After watching CalgaryPT build his lawnmower and pondering what I wanted to do for a while in regards to hobby and possible future job change. Decided to take a robotics technician course and then possible automation course. Any members here involved in these areas?


----------



## Tomc938 (Jun 5, 2021)

No.  But I haver a friend who is.  Works at Inuktun Services in Nanaimo.  Loves his job.


----------



## CalgaryPT (Jun 5, 2021)

I think that's a great decision. I started out in engineering as I loved both the electrical and mechanical aspects of things. (Never stayed there because I loved the technical/hands on aspect as opposed to the theory). But if I were younger I'd be right there next to you in class for robotics. It's a terrific combination of skills and fun in my mind, as well as being a growth area if I've ever seen one. 

I saw a really interesting interview with someone famous once (maybe Gates or Musk), who said that the best and most creative minds in robotics are in people who have come to it as a second career choice yet are passionate learners. His logic was that you need to be young enough to want to learn voraciously and continuously (programming languages and electronics), but experienced enough to understand mechanical limitations and that simplicity of design must drive autonomous engineering and repair. 

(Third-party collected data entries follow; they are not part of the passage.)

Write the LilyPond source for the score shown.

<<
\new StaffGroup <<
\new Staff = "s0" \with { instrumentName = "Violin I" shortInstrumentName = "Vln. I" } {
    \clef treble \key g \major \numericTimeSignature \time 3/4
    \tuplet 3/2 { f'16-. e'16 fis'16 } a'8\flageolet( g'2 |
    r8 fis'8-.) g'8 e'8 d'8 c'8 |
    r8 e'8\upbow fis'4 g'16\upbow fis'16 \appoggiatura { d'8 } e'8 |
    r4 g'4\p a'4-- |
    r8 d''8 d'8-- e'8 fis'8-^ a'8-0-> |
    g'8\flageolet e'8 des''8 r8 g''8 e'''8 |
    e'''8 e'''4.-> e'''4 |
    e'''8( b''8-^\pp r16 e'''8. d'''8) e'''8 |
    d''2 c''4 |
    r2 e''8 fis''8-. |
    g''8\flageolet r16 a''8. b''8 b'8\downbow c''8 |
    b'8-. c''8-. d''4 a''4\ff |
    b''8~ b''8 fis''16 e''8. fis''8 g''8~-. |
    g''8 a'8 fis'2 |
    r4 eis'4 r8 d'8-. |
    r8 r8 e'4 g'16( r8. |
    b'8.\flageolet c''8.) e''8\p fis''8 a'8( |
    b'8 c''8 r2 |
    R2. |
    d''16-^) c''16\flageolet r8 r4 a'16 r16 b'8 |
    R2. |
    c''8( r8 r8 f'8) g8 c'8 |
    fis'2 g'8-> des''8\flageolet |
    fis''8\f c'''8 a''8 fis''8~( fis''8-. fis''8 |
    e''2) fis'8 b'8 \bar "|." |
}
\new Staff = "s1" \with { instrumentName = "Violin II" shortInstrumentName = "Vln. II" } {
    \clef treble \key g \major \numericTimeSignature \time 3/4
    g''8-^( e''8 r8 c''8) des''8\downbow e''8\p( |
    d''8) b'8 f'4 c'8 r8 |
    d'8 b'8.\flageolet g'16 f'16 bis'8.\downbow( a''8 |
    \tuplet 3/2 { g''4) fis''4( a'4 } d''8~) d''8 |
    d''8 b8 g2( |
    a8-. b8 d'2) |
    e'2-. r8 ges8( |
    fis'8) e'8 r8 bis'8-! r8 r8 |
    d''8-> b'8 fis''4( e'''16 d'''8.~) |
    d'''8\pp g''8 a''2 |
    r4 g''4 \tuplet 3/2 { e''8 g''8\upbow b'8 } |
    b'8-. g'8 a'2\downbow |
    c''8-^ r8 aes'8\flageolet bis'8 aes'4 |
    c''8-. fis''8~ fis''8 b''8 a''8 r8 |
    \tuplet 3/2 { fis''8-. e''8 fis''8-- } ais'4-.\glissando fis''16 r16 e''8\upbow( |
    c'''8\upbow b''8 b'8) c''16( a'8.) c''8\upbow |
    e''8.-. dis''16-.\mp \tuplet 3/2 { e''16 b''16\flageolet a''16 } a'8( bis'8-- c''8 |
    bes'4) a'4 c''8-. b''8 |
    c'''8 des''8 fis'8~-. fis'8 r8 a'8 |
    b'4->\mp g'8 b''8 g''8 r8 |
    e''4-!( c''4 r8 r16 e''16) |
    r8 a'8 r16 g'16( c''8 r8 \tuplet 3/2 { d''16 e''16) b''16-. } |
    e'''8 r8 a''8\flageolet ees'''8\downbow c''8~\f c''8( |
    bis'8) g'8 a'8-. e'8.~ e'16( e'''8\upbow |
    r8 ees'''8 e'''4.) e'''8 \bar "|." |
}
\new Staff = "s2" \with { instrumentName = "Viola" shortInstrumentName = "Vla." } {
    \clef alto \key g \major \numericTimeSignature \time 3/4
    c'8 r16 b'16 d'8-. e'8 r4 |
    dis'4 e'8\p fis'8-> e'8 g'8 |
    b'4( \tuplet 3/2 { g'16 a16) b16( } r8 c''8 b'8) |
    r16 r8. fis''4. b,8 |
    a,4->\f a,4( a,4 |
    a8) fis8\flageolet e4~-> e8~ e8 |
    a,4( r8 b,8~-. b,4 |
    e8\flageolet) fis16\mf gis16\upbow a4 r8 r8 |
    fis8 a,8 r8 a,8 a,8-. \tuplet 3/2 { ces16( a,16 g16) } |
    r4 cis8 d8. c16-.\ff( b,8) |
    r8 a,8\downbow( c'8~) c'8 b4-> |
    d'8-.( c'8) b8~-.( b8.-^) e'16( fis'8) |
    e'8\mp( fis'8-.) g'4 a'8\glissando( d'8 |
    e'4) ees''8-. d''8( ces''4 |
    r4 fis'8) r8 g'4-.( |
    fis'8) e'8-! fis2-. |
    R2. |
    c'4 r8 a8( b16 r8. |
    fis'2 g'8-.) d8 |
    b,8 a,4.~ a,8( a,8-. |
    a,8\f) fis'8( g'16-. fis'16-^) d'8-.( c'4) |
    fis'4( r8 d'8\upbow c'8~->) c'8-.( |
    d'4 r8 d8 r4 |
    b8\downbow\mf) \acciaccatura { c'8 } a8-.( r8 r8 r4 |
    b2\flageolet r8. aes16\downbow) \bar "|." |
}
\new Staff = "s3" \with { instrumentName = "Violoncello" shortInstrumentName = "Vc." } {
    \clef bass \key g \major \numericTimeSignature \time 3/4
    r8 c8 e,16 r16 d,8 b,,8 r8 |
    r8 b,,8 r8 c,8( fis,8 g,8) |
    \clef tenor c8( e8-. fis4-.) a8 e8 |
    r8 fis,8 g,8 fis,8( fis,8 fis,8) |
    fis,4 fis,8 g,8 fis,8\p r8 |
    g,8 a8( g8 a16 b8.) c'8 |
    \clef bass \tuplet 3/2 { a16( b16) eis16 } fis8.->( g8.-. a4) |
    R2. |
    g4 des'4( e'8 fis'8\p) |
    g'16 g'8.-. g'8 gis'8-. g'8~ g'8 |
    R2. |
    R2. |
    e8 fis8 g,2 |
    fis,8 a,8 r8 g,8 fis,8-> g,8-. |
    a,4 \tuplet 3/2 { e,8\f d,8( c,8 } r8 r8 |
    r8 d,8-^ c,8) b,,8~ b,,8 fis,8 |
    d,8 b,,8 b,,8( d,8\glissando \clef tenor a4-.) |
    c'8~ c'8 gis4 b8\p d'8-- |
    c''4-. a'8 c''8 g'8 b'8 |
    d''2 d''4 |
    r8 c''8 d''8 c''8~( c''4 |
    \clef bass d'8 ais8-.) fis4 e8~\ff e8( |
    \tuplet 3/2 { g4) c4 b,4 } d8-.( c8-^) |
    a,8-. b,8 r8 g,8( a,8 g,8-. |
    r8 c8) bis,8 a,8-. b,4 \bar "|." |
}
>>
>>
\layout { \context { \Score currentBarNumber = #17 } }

He then made a joke and said that the ideal robotics worker was 1/3 Programmer, 1/3 Mechanical Engineer, 1/3 Electrical Engineer and 1/3 Laid Back. Then he said if can't spot the problem with this sentence, the industry isn't for you.


----------



## 6.5 Fan (Jun 5, 2021)

When i hear robotics i remember the Big Bang episode where Wolowitz used his robotic arm for personal pleasure.


----------



## PeterT (Jun 5, 2021)

JohnnyTK said:


> Decided to take a robotics technician course and then possible automation course.



Where are these offered?


----------



## JohnnyTK (Jun 6, 2021)

PeterT said:


> Where are these offered?



George Brown College Distance Learning. If you do not want a certificate but want the whole course with all the simulators, then just take the first module with test and it unlocks the complete program. They have a few like Robotics. Electromechanical, Electronic, Automation, PLC technician courses. They have an audit option which I believes unlocks them also for less cost. I having taken other courses on main campus, but they did not offer this course part time.


----------



## Tom O (Jun 6, 2021)

Paul‘s website is chock full of instructional insight.
https://toptechboy.com/arduino-lessons/


----------



## Tomc938 (Jun 6, 2021)

North Island College in Campbell River is where my friend studied.  He had a job before he was finished classes.


----------